Dynamic Compilation of SQL Queries in PostgreSQL Using LLVM JIT
ISP RAS, lead developer
Currently, to execute SQL queries PostgreSQL uses interpreter, which implements Volcano-style iteration model. At the same time it’s possible to get significant speedup by dynamically JIT-compiling query “on-the-fly”. In this case it’s possible to generate code that is specialized for given SQL query, and perform compiler optimizations using the information about table structure and data types that is already known at run time. This approach is especially important for complex queries, which performance is CPU-bound.
Also we’ll show the necessary architectural changes in PostgreSQL for dynamic compilation to be effective. E.g. we had to switch from PostgreSQL original “pull” iteration model to “push” model, because the former model didn’t allow JIT compiler to optimize the code effectively (due to virtual calls and saving internal state in Executor tree nodes).

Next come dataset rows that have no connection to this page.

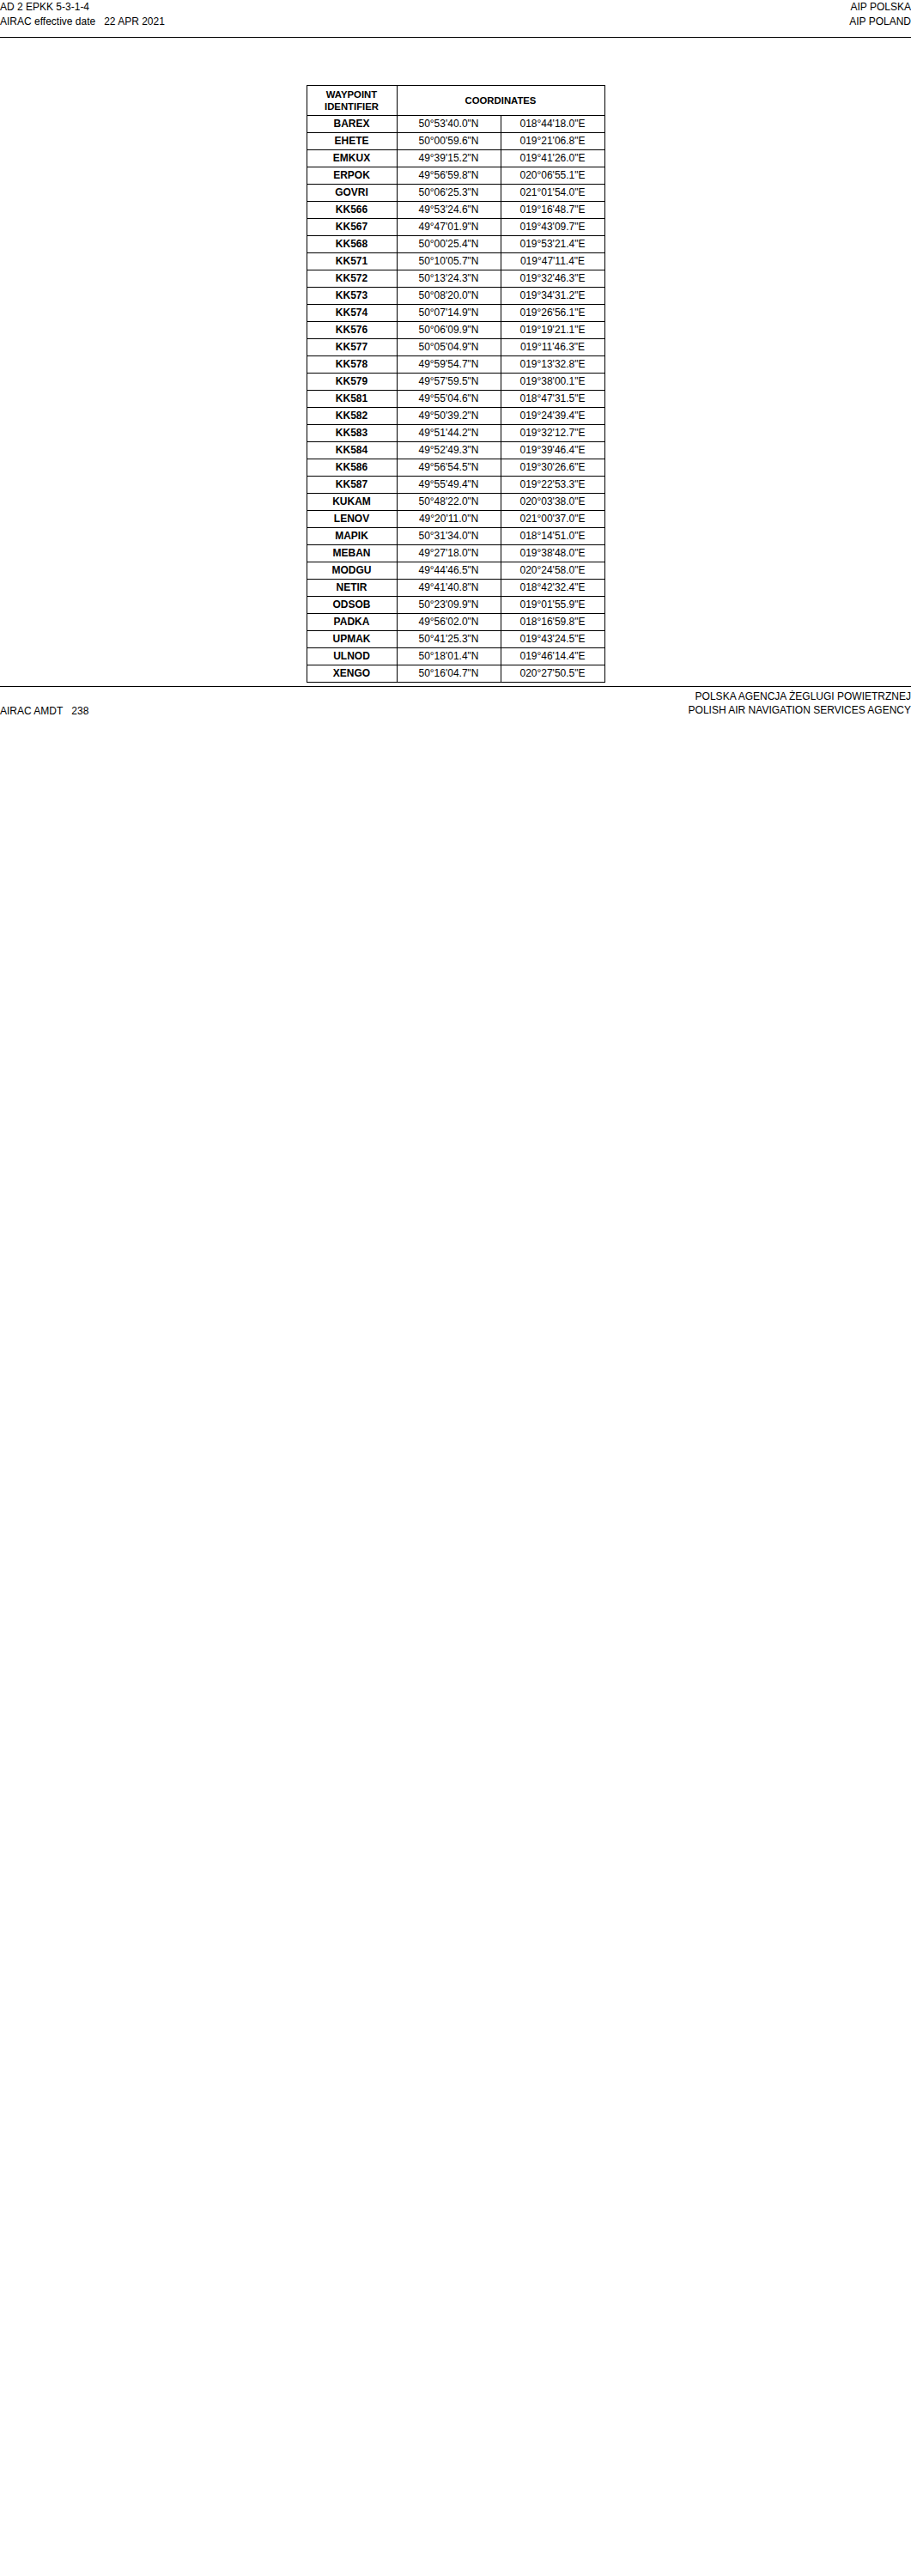AD 2 EPKK 5-3-1-4
AIRAC effective date 22 APR 2021
AIP POLSKA
AIP POLAND
| WAYPOINT IDENTIFIER | COORDINATES |
| --- | --- |
| BAREX | 50°53'40.0"N | 018°44'18.0"E |
| EHETE | 50°00'59.6"N | 019°21'06.8"E |
| EMKUX | 49°39'15.2"N | 019°41'26.0"E |
| ERPOK | 49°56'59.8"N | 020°06'55.1"E |
| GOVRI | 50°06'25.3"N | 021°01'54.0"E |
| KK566 | 49°53'24.6"N | 019°16'48.7"E |
| KK567 | 49°47'01.9"N | 019°43'09.7"E |
| KK568 | 50°00'25.4"N | 019°53'21.4"E |
| KK571 | 50°10'05.7"N | 019°47'11.4"E |
| KK572 | 50°13'24.3"N | 019°32'46.3"E |
| KK573 | 50°08'20.0"N | 019°34'31.2"E |
| KK574 | 50°07'14.9"N | 019°26'56.1"E |
| KK576 | 50°06'09.9"N | 019°19'21.1"E |
| KK577 | 50°05'04.9"N | 019°11'46.3"E |
| KK578 | 49°59'54.7"N | 019°13'32.8"E |
| KK579 | 49°57'59.5"N | 019°38'00.1"E |
| KK581 | 49°55'04.6"N | 018°47'31.5"E |
| KK582 | 49°50'39.2"N | 019°24'39.4"E |
| KK583 | 49°51'44.2"N | 019°32'12.7"E |
| KK584 | 49°52'49.3"N | 019°39'46.4"E |
| KK586 | 49°56'54.5"N | 019°30'26.6"E |
| KK587 | 49°55'49.4"N | 019°22'53.3"E |
| KUKAM | 50°48'22.0"N | 020°03'38.0"E |
| LENOV | 49°20'11.0"N | 021°00'37.0"E |
| MAPIK | 50°31'34.0"N | 018°14'51.0"E |
| MEBAN | 49°27'18.0"N | 019°38'48.0"E |
| MODGU | 49°44'46.5"N | 020°24'58.0"E |
| NETIR | 49°41'40.8"N | 018°42'32.4"E |
| ODSOB | 50°23'09.9"N | 019°01'55.9"E |
| PADKA | 49°56'02.0"N | 018°16'59.8"E |
| UPMAK | 50°41'25.3"N | 019°43'24.5"E |
| ULNOD | 50°18'01.4"N | 019°46'14.4"E |
| XENGO | 50°16'04.7"N | 020°27'50.5"E |
AIRAC AMDT 238
POLSKA AGENCJA ŻEGLUGI POWIETRZNEJ
POLISH AIR NAVIGATION SERVICES AGENCY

We’ll also discuss the technique for automatic translation of PostgreSQL backend functions used in queries. This method allows to reuse the same backend source code both for JIT compiler and the interpreter.
As the result we have achieved significant speedup on TPC-H benchmark. For expressions JIT the speedup is 20% (the source code is publicly available at github.com/ispras/postgres). Also we have developed PostgreSQL extension, which implements all described optimization techniques at different query execution stages, for which on the same TPC-H benchmark we have achieved up to 5x speedup.